BigQueryIO currently has the following limitations.
You can’t sequence the completion of a BigQuery write with other steps of your pipeline.
If you are using the Beam SDK for Python, you might have import size quota issues if you write a very large dataset. As a workaround, you can partition the dataset (for example, using Beam's Partition
transform) and write to multiple BigQuery tables. The Beam SDK for Java does not have this limitation as it partitions your dataset for you.
You can find additional examples that use BigQuery in Beam's examples directories.
These examples are from the Java cookbook examples directory.
BigQueryTornadoes reads the public samples of weather data from BigQuery, counts the number of tornadoes that occur in each month, and writes the results to a BigQuery table.
CombinePerKeyExamples reads the public Shakespeare data from BigQuery, and for each word in the dataset that exceeds a given length, generates a string containing the list of play names in which that word appears. The pipeline then writes the results to a BigQuery table.
FilterExamples reads public samples of weather data from BigQuery, performs a projection on the data, finds the global mean of the temperature readings, filters on readings for a single given month, and outputs only data (for that month) that has a mean temp smaller than the derived global mean.
JoinExamples reads a sample of the GDELT “world event” from BigQuery and joins the event action
country code against a table that maps country codes to country names.
MaxPerKeyExamples reads the public samples of weather data from BigQuery, finds the maximum temperature for each month, and writes the results to a BigQuery table.
TriggerExample performs a streaming analysis of traffic data from San Diego freeways. The pipeline looks at the data coming in from a text file and writes the results to a BigQuery table.
These examples are from the Java complete examples directory.
AutoComplete computes the most popular hash tags for every prefix, which can be used for auto-completion. The pipeline can optionally write the results to a BigQuery table.
StreamingWordExtract reads lines of text, splits each line into individual words, capitalizes those words, and writes the output to a BigQuery table.
TrafficMaxLaneFlow reads traffic sensor data, finds the lane that had the highest recorded flow, and writes the results to a BigQuery table.
TrafficRoutes reads traffic sensor data, calculates the average speed for each window and looks for slowdowns in routes, and writes the results to a BigQuery table.

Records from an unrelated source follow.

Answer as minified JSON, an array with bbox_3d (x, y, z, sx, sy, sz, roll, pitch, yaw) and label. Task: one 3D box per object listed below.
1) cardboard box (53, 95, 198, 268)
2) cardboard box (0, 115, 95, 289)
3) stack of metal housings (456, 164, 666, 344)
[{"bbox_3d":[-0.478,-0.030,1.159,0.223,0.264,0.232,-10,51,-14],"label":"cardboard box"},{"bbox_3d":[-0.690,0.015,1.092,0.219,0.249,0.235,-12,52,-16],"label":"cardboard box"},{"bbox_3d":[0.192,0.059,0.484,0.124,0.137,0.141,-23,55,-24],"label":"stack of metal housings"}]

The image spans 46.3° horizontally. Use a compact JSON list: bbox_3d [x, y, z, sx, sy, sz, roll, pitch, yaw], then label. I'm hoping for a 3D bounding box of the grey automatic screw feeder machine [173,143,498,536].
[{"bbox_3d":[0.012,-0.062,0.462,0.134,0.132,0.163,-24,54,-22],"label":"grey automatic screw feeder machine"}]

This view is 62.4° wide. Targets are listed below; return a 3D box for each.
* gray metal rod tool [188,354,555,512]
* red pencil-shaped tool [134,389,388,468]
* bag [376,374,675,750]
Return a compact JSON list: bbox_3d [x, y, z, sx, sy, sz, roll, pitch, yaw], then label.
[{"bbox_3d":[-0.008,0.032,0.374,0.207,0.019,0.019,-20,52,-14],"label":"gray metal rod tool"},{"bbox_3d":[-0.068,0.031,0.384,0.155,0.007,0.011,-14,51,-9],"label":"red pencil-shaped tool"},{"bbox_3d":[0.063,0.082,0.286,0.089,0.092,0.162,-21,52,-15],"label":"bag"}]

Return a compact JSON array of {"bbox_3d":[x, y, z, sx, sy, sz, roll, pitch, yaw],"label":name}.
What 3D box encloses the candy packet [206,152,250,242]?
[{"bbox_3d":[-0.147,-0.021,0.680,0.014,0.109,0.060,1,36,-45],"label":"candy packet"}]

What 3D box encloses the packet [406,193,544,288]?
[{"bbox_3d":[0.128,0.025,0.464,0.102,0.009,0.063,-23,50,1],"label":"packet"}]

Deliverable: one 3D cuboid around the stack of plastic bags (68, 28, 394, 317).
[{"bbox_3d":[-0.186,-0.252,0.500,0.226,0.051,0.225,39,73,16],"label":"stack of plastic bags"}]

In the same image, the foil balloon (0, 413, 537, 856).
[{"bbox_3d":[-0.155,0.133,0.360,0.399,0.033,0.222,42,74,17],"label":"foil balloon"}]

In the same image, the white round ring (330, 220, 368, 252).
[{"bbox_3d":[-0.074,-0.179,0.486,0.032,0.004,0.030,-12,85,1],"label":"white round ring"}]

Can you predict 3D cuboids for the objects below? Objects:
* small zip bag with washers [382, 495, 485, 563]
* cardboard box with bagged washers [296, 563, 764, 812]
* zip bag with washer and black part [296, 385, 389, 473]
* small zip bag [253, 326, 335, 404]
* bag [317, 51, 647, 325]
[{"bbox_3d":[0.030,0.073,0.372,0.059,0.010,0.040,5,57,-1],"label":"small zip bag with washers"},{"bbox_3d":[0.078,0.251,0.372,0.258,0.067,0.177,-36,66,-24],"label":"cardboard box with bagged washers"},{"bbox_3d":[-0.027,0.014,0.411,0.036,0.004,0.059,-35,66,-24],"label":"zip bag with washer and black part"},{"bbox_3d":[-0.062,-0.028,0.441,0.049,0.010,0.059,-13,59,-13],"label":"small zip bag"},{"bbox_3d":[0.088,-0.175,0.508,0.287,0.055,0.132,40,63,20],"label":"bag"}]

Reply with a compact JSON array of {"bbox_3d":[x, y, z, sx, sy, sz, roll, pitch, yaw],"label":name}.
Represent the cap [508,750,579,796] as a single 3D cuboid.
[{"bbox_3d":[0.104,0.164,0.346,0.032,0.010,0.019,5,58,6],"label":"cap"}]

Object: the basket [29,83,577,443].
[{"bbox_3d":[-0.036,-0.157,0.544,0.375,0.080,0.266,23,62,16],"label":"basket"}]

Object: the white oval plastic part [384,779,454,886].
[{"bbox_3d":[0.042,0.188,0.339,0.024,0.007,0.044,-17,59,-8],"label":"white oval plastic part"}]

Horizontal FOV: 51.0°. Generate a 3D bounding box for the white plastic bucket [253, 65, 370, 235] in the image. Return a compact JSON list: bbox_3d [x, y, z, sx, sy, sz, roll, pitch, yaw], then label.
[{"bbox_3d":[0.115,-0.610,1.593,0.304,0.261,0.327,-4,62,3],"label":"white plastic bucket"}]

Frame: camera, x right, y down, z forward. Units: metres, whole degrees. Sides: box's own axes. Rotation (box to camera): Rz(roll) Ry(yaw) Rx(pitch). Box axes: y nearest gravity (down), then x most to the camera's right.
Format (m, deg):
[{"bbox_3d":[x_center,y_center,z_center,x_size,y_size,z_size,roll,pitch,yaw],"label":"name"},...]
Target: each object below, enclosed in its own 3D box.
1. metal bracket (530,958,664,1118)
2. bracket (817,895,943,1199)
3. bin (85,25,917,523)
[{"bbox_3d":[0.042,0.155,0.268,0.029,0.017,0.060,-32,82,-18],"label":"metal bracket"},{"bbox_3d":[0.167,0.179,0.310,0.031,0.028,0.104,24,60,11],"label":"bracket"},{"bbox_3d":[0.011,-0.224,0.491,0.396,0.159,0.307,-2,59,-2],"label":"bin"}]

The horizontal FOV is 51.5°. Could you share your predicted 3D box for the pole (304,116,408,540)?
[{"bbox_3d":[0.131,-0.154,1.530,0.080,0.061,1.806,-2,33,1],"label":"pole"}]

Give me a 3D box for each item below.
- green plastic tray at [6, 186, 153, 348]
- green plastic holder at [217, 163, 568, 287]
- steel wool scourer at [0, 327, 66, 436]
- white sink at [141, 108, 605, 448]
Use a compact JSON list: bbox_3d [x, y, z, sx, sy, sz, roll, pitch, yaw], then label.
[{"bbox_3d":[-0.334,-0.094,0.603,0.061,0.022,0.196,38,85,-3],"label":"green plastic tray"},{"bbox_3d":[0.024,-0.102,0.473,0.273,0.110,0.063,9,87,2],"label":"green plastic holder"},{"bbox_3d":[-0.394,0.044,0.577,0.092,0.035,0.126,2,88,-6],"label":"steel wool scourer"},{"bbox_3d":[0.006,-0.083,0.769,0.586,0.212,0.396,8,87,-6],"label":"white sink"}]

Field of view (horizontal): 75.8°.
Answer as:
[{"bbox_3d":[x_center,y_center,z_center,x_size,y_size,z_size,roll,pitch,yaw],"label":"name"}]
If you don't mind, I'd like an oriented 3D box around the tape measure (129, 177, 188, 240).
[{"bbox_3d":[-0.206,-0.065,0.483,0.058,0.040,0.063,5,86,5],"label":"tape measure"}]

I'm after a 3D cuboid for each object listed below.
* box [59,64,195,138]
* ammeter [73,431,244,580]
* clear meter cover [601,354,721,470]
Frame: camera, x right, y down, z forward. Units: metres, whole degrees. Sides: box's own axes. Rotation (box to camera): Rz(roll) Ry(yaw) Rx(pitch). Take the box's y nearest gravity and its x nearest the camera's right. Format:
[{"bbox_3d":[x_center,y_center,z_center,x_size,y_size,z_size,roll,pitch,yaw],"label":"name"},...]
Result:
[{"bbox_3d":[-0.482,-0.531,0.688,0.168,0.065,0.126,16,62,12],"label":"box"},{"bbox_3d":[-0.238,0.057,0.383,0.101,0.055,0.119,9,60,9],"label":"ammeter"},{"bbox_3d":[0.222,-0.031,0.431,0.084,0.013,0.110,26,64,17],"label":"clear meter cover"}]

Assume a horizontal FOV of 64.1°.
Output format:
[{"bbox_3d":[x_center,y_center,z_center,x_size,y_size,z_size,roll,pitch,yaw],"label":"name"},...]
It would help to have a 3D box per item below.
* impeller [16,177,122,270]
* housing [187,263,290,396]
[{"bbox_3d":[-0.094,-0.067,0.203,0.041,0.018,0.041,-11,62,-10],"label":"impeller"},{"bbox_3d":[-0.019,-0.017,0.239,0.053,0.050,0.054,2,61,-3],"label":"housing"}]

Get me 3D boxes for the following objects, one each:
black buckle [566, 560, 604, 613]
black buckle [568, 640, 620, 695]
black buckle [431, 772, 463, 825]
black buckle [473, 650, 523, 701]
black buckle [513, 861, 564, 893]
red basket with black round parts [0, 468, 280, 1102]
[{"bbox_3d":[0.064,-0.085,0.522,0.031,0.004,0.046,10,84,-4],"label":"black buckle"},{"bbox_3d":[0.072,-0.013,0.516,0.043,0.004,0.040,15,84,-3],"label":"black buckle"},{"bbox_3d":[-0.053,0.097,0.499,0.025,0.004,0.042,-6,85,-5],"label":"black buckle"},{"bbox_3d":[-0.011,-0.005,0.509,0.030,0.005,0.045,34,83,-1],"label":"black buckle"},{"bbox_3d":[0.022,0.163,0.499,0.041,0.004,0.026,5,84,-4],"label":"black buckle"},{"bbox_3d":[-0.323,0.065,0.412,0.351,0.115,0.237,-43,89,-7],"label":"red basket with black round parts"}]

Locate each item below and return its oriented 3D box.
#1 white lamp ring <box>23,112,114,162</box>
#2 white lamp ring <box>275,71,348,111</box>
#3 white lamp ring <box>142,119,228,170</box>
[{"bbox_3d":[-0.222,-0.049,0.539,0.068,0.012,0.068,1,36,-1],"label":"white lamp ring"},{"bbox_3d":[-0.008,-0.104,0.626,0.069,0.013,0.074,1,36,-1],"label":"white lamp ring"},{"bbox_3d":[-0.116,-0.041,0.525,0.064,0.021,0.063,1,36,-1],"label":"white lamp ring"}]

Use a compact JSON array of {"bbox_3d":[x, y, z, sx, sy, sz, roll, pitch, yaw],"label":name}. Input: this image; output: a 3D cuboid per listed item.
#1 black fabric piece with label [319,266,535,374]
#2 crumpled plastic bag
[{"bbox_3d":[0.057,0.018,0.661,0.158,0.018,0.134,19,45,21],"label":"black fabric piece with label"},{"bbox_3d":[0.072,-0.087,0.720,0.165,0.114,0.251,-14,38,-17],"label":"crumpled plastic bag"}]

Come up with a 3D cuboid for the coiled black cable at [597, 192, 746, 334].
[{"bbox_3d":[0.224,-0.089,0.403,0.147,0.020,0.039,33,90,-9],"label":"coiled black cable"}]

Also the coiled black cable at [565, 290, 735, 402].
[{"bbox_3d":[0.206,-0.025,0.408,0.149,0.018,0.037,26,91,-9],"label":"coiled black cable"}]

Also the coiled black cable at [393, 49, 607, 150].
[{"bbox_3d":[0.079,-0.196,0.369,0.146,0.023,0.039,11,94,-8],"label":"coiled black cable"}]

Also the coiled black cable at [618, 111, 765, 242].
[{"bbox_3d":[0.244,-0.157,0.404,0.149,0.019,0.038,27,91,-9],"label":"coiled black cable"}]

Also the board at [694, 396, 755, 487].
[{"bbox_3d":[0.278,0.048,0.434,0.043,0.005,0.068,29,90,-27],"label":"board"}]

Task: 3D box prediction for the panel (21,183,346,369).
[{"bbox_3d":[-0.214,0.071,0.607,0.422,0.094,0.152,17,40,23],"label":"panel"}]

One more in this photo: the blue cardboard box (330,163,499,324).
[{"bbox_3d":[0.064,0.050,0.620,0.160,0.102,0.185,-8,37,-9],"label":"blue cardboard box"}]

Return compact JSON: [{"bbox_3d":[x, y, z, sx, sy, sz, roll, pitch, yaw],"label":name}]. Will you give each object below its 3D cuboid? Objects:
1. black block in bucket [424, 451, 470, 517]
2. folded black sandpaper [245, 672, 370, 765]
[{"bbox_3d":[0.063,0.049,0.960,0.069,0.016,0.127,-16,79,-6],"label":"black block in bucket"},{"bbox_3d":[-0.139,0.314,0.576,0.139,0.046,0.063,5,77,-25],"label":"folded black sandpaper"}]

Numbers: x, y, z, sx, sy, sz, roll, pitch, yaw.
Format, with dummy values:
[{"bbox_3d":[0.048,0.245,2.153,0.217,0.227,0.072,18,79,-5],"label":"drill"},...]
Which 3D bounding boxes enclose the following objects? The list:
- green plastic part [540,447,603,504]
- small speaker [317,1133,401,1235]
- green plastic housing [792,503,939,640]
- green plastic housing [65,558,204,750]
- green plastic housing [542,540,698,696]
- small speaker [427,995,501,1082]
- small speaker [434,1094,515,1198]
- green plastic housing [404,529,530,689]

These examples are from the Python cookbook examples directory.
BigQuery schema creates a TableSchema
with nested and repeated fields, generates data with nested and repeated fields, and writes the data to a BigQuery table.
BigQuery side inputs uses BigQuery sources as a side inputs. It illustrates how to insert side-inputs into transforms in three different forms: as a singleton, as a iterator, and as a list.
BigQuery tornadoes reads from a BigQuery table that has the ‘month’ and ‘tornado’ fields as part of the table schema, computes the number of tornadoes in each month, and outputs the results to a BigQuery table.
BigQuery filters reads weather station data from a BigQuery table, manipulates BigQuery rows in memory, and writes the results to a BigQuery table.